= Giovanni Valentino Gentile =

Italian humanist and non-trinitarian

Giovanni Valentino Gentile (c. 1520 in Scigliano - 10 September 1566 in Bern) was an Italian humanist and non-trinitarian.

As a young man he was influenced by Giorgio Siculo's teaching against paedobaptism and transubstantiation.

In 1546 he took part in the Collegia Vicentina in Vicenza, adopting the Unitarian view of Lelio Sozzini. After the 1550 Anabaptist Council of Venice antitrinitarians were persecuted by the Council of Ten and in 1557 Gentile fled with Apollonio Merenda to Geneva—already home to Giorgio Biandrata, Nicola Gallo, Giovanni Paolo Alciati and Matteo Gribaldi, and there, in 1558, he aligned with Alciati and Biandrata against Jean Calvin.

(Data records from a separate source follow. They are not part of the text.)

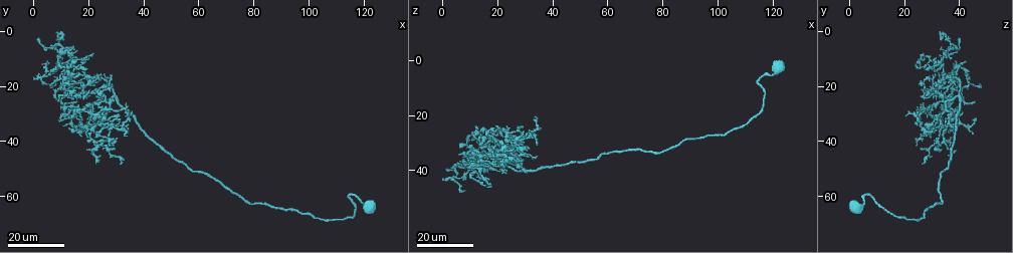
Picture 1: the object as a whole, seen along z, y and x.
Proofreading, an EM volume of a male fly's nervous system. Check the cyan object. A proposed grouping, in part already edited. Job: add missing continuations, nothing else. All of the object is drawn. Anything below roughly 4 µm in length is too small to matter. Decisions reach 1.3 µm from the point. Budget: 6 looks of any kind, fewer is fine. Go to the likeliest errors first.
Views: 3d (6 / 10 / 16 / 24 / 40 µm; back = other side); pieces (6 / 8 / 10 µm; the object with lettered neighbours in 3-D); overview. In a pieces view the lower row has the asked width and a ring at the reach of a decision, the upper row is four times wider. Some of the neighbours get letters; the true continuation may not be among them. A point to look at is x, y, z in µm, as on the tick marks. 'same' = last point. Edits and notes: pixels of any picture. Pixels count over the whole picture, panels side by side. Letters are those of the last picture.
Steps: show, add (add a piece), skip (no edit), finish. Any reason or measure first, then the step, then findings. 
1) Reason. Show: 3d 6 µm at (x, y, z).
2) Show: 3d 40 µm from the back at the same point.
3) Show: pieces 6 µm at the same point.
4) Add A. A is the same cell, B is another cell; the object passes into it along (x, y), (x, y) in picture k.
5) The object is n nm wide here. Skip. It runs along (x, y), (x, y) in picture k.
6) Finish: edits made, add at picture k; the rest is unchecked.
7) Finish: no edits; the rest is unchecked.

Branch stops here. Show: 3d 24 µm at (14, 30, 31).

On May 18, 1558, Calvin required all the Italian exiles in Geneva to affirm a Trinitarian statement, which Gentile first refused to sign, but then following the others, did so. At this period the Italian exiles in Geneva were forming the idea of Christ as a person subordinate to God, the Father, and of the Holy Spirit as simply God's power. In June Gentile and Nicola Gallo were denounced and tried for heresy and blasphemy by Calvin himself with the result that Gentile was sentenced to beheading.

Gary W. Jenkins calls Giorgio Biandrata the "tritheist apostle to the Poles", and suggests that Gentile was his Silas.